**Data supplied:**
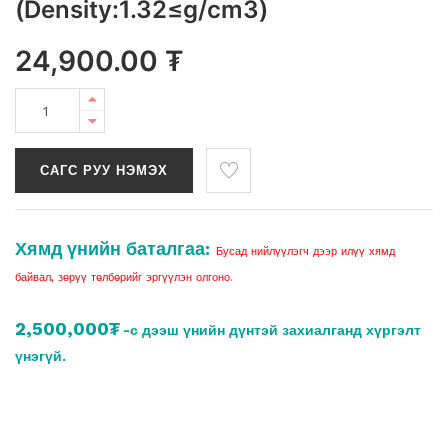
(Density:1.32≤g/cm3)
24,900.00
₮
САГС РУУ НЭМЭХ
Хямд үнийн баталгаа:
Бусад нийлүүлэгч дээр илүү хямд
байвал, зөрүү төлбөрийг эргүүлэн олгоно.
2,500,000₮
-с дээш үнийн дүнтэй захиалганд хүргэлт
үнэгүй.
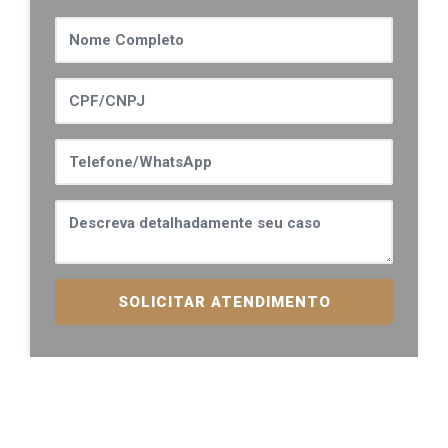
SOLICITAR ATENDIMENTO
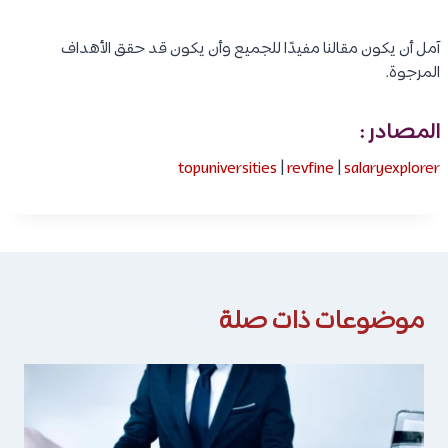
آمل أن يكون مقالنا مفيدًا للجميع وأن يكون قد حقق الأهداف
المرجوة.
المصادر :
topuniversities
|
revfine
|
salaryexplorer
موضوعات ذات صلة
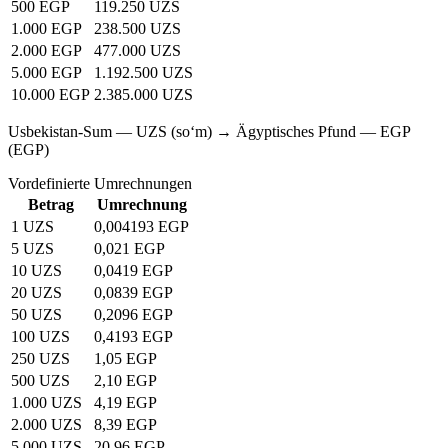
500 EGP
119.250 UZS
1.000 EGP
238.500 UZS
2.000 EGP
477.000 UZS
5.000 EGP
1.192.500 UZS
10.000 EGP
2.385.000 UZS
Usbekistan-Sum — UZS (soʻm) → Ägyptisches Pfund — EGP
(EGP)
Vordefinierte Umrechnungen
Betrag
Umrechnung
1 UZS
0,004193 EGP
5 UZS
0,021 EGP
10 UZS
0,0419 EGP
20 UZS
0,0839 EGP
50 UZS
0,2096 EGP
100 UZS
0,4193 EGP
250 UZS
1,05 EGP
500 UZS
2,10 EGP
1.000 UZS
4,19 EGP
2.000 UZS
8,39 EGP
5.000 UZS
20,96 EGP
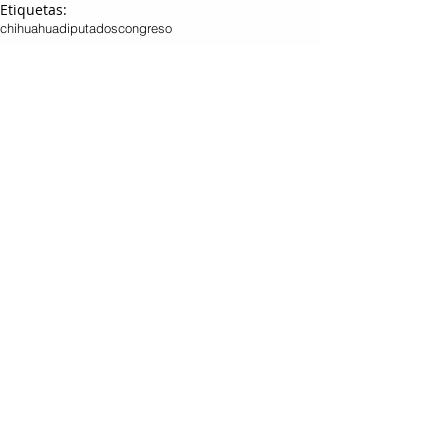
Etiquetas:
chihuahua
diputados
congreso
LOCAL
Entradas relacionadas
Ver todo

**Exercise prompt:**
Print out the whole of the material word for word, without pictures.

**Task result:**
(Density:1.32≤g/cm3)
24,900.00
₮
САГС РУУ НЭМЭХ
Хямд үнийн баталгаа:
Бусад нийлүүлэгч дээр илүү хямд
байвал, зөрүү төлбөрийг эргүүлэн олгоно.
2,500,000₮
-с дээш үнийн дүнтэй захиалганд хүргэлт
үнэгүй.
SOLICITAR ATENDIMENTO
آمل أن يكون مقالنا مفيدًا للجميع وأن يكون قد حقق الأهداف
المرجوة.
المصادر :
topuniversities
|
revfine
|
salaryexplorer
موضوعات ذات صلة
500 EGP
119.250 UZS
1.000 EGP
238.500 UZS
2.000 EGP
477.000 UZS
5.000 EGP
1.192.500 UZS
10.000 EGP
2.385.000 UZS
Usbekistan-Sum — UZS (soʻm) → Ägyptisches Pfund — EGP
(EGP)
Vordefinierte Umrechnungen
Betrag
Umrechnung
1 UZS
0,004193 EGP
5 UZS
0,021 EGP
10 UZS
0,0419 EGP
20 UZS
0,0839 EGP
50 UZS
0,2096 EGP
100 UZS
0,4193 EGP
250 UZS
1,05 EGP
500 UZS
2,10 EGP
1.000 UZS
4,19 EGP
2.000 UZS
8,39 EGP
5.000 UZS
20,96 EGP
Etiquetas:
chihuahua
diputados
congreso
LOCAL
Entradas relacionadas
Ver todo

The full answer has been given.